- Catania plans to announce bills that would overhaul D.C. public schools
- The chartering chancellor
- Councilman Catania tops Mayor Gray's education reform moves
- Teacher Assessments Extending to Art and Gym
The Washington Post
By Emma Brown
June 3, 2013
D.C. Council member David A. Catania plans to announce wide-ranging legislation Tuesday that could substantially reshape the city’s public education system, as he seeks to increase funding to educate poor children, give more power to principals, change the city’s school lottery system and end social promotion of children who are performing below grade level.
The legislation, a package of seven bills Catania drafted privately, represents the council’s most aggressive attempt to overhaul the District’s education policy since it approved mayoral takeover of city schools in 2007. Catania (I-At Large) described the proposals as an effort to build upon previous school reforms that aimed to spur student achievement but have instead left the city’s traditional public schools stagnating in recent years.
“So long as our school system fails, and it disproportionately fails poor people and people of color, it permits a culture of division,” said Catania, who in January became chair of the council’s newly reconstituted education committee. “If we don’t tackle this issue of the achievement gap, if we continue to relegate this city to a city of haves and have-nots that fall very hard across race lines, we’re never going to be the city we need to be.”
Besides funding initiatives for the city’s poorest students, Catania’s bills aim to boost outreach to parents. The legislation also would allow city officials to link standardized test scores and student grades — creating an incentive for students to care about the tests — and would create a new accountability system under which schools could be closed or turned over to an outside operator if they fail to meet improvement targets.
While some of Catania’s proposals could garner broad support, others are almost certain to face battles, particularly among council members who question whether the proposals overstep the legislators’ role in overseeing schools under mayoral control. Schools Chancellor Kaya Henderson answers directly to Mayor Vincent C. Gray (D).
“I’m not looking to take authority away from the chancellor,” said council member Tommy Wells (D-Ward 6), a member of the education committee. “I’m not sure we want to start legislating as if we’re the new school board.”
Council member David Grosso (I-At Large), also a member of the education panel, said that even if Catania’s proposals do not pass, or if they undergo substantial revision in the coming months, they will drive needed debate about how to improve the city’s schools.

Tasks to carry out
1: In the article on Catania's school legislation, how many bills make up the package he drafted?
2: Pick up the article on Catania's school legislation after its final sentence and carry it forward.
The listing comes from an unrelated source.

Available data
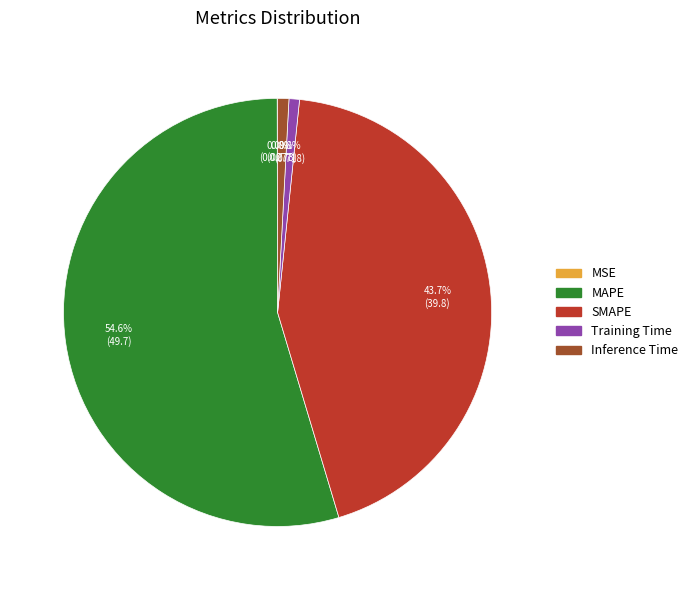

To the nearest percent, what percentage of the pie is SMAPE?

44%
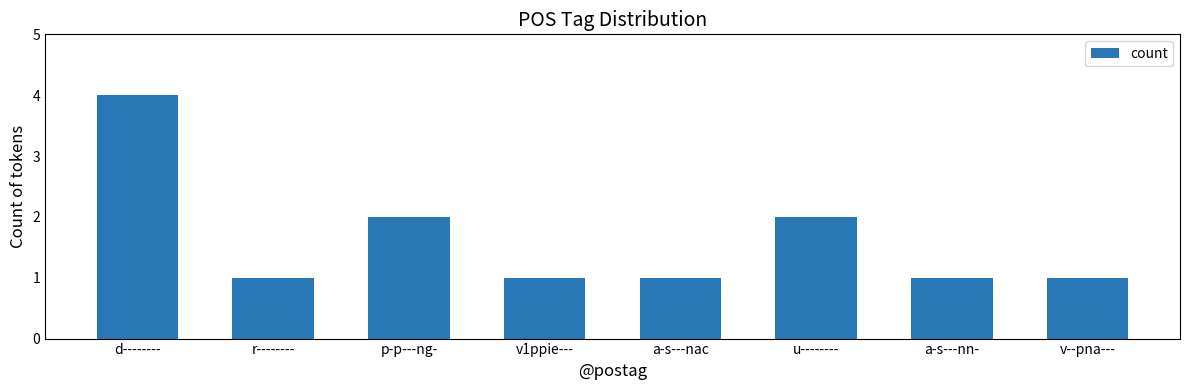

Count the number of categories in the chart.

8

Responses to the exercise
1: Seven.

2:
“What we’ve done in the District of Columbia is kind of triage. We’ve gotten books on time, we’ve paid bills, we’ve gotten buildings fixed,” Grosso said. “We’ve gotten to a point where we’ve got to say how are we going to move forward to improve outcomes for kids. And this will create the conversation we need; this will create the engagement we need.”
Council member Marion Barry (D-Ward 8) said he looks forward to “massive hearings” on the proposals: “I agree with a lot of it; however, much of it needs further scrutiny.”
Henderson said Monday afternoon that she could not comment on the legislation because she had not yet seen it. Council members and Gray also had not seen the legislation as of late Monday.
Gray spokesman Pedro Ribeiro, responding to a summary of Catania’s proposals provided by a reporter, said that some appear to duplicate projects already underway. Administration officials announced last week, for example, that they are working with D.C. public schools and charter school leaders to develop a unified enrollment lottery.
“There are a lot of things that he has in this proposal that are good ideas, and we know because we’re already working on them,” Ribeiro said. “There are other items that are more troubling, that we have to look at the legislative language to see exactly where this is going to lead.”
Catania produced the legislation during the past three months with the help of outside law firm Hogan Lovells, whose work has been funded with private donations. The lead lawyer working with Catania has beenMaree Sneed, a former Montgomery County principal who has taught education courses at Harvard University and served on the board of Teach for America.
The proposals emerged from the law firm’s research as well as from conversations Catania has had with parents, principals and teachers while visiting schools this year, he said. Catania also invited Henderson and others — including philanthropist Katherine Bradley, Washington Teachers’ Union President Nathan Saunders and representatives from the D.C. Public Charter School Board, the Office of the State Superintendent of Education and the State Board of Education — to meet individually last month with him and the lawyers.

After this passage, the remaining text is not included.